Updated with clarification.
A hotly contested election for a seat on the San Francisco City & County Employees' Retirement System board is drawing attention to the role of pension trustees.
Herb Meiberger, whose term expires in February, is fighting to keep his spot on the seven-member board of the $20.9 billion retirement system, where he has opposed hedge fund investments. His rival for the seat, Al Casciato, says Mr. Meiberger is “an obstructionist” who has delayed investments and cost the system millions of dollars in potential investment earnings.
Two board members who declined to be identified said frequent disputes between Mr. Meiberger, a self-styled watchdog and former pension staff analyst, and fellow board members and investment staff are a key reason why the pension fund hired Funston Advisory Services LLC to evaluate the board's governance procedures.
Rick Funston, managing partner, said Funston Advisory began work in December and will be monitoring board meetings over the next few months with the goal of improving fund governance.
The rare public debate about board governance and investments in a campaign for a five-year, unpaid seat on the board is being waged through personal appearances before city unions and a social media campaign using Facebook and YouTube.
Sixty thousand city employees and retirees have until Feb. 3 to return ballots, which will be counted Feb. 6.
One video ad in support of Mr. Casciato, a retired police captain, takes direct aim at Mr. Meiberger. “Herb Meiberger, the obstructionist, in just one month cost you $37 million,” says a narrator. The ad maintains that the retirement system missed $37 million in investment gains because Mr. Meiberger voted in May 2016 against investing $400 million of system assets with two China-based asset managers.

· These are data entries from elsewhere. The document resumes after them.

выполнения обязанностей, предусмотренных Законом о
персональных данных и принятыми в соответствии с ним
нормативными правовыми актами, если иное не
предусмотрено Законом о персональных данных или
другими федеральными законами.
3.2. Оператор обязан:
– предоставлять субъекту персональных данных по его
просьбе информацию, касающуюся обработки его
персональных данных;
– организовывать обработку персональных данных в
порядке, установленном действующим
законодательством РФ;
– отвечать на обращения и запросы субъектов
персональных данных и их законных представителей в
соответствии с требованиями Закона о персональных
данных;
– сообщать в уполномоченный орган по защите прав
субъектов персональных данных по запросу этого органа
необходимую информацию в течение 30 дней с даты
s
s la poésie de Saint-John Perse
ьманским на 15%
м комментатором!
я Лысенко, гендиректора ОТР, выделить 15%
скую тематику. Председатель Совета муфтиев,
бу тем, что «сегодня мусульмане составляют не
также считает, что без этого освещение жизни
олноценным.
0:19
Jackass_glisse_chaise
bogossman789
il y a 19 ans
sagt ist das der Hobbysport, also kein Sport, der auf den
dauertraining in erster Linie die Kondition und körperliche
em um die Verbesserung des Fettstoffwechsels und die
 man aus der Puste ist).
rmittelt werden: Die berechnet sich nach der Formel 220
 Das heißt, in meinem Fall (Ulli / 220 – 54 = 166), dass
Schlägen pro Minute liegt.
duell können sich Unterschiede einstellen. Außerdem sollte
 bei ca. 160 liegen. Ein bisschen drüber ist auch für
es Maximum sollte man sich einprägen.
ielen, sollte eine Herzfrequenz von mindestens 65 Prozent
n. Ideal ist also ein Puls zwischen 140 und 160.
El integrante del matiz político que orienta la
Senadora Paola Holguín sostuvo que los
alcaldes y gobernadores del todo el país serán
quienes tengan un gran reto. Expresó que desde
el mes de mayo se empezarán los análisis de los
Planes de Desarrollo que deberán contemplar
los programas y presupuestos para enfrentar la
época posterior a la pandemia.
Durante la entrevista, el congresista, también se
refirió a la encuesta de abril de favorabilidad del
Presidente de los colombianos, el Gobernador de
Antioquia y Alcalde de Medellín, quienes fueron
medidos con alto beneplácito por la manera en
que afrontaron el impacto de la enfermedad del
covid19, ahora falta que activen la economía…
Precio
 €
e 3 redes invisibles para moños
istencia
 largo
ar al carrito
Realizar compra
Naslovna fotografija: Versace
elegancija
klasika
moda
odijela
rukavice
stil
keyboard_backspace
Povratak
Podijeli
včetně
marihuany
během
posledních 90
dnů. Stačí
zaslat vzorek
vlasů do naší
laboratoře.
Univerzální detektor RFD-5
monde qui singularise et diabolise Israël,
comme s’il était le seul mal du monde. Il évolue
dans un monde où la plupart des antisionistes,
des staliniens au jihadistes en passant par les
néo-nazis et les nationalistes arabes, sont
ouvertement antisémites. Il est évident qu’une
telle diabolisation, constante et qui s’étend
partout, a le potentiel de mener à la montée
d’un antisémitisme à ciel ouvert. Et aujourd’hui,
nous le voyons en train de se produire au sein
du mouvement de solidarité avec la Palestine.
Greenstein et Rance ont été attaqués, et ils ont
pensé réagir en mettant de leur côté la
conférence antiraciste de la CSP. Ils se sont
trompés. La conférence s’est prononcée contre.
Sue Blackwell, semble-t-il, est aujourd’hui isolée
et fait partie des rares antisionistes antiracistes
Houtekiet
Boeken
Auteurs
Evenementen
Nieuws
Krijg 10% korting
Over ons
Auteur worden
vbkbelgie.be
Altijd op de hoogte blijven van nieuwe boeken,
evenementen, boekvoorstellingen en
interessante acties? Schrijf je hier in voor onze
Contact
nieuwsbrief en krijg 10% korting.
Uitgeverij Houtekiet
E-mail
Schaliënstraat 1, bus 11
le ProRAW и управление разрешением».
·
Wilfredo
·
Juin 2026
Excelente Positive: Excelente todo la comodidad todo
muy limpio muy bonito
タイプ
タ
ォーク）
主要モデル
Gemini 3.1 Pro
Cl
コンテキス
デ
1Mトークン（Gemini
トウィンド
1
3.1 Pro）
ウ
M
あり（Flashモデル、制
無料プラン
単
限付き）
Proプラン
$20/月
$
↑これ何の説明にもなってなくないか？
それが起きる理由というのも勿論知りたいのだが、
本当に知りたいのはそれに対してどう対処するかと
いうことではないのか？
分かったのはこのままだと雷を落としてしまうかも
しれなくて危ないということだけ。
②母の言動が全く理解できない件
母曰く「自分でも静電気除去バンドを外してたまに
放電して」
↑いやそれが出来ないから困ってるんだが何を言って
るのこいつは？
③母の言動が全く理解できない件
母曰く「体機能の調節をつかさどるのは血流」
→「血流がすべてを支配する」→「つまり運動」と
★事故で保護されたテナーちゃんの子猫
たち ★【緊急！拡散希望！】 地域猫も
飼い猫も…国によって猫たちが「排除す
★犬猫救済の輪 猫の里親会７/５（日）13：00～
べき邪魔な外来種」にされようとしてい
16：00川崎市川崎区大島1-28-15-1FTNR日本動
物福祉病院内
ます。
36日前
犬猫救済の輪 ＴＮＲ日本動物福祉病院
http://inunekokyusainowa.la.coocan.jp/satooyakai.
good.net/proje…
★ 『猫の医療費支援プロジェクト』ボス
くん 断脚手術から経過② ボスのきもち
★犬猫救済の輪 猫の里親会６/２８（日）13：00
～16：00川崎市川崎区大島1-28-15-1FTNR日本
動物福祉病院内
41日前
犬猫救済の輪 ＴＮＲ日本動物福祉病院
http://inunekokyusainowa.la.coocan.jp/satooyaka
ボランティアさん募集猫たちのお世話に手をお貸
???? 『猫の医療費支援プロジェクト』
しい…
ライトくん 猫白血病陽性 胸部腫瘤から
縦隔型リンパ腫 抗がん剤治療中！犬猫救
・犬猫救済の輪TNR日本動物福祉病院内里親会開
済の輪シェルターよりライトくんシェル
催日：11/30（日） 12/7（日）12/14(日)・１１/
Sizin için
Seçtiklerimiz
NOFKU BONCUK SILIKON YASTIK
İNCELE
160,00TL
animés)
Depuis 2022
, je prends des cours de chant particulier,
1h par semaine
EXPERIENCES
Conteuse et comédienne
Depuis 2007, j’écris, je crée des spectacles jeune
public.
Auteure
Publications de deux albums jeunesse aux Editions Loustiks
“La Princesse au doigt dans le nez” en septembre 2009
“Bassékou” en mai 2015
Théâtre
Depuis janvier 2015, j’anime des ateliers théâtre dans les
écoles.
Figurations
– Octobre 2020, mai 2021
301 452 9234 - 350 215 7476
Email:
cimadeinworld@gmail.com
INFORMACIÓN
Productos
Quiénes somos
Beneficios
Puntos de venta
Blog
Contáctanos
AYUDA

The 3-3 vote hamstrung action on the proposal until October, when it was unanimously approved. At the October meeting, Chief Investment Officer William Coaker Jr. said the five-month delay had cost the system $37 million in lost investment earnings, a figure Mr. Meiberger disputes.
Mr. Meiberger said he changed his mind and voted for the proposal in October because he conducted his own due diligence and determined it was a good investment.
Mr. Meiberger, who has served on the board for almost 25 years and was a securities analyst for the SFERS investment office until he retired in 2006, had made hedge fund investing a part of his campaign. He doesn't mention Mr. Casciato by name, but in Mr. Meiberger's own video campaign ad, he associates his opponent with hedge funds.
“I have seen San Francisco shift from a community where people help each other into being a playground for the rich,” Mr. Meiberger says. “Billionaire hedge fund managers are making money off your backs.”
The investment debate is taking place as the retirement system reported investment returns of 1.3% for the fiscal year ended June 30. That compares with a median return for public plans above $1 billion in assets of 0.97%, shows the Wilshire Trust Universe Comparison Service.
For the five-year period ended June 30, the San Francisco system earned an annualized return of 7.5% compared with Wilshire's 6.96% median return for public plans larger than $1 billion.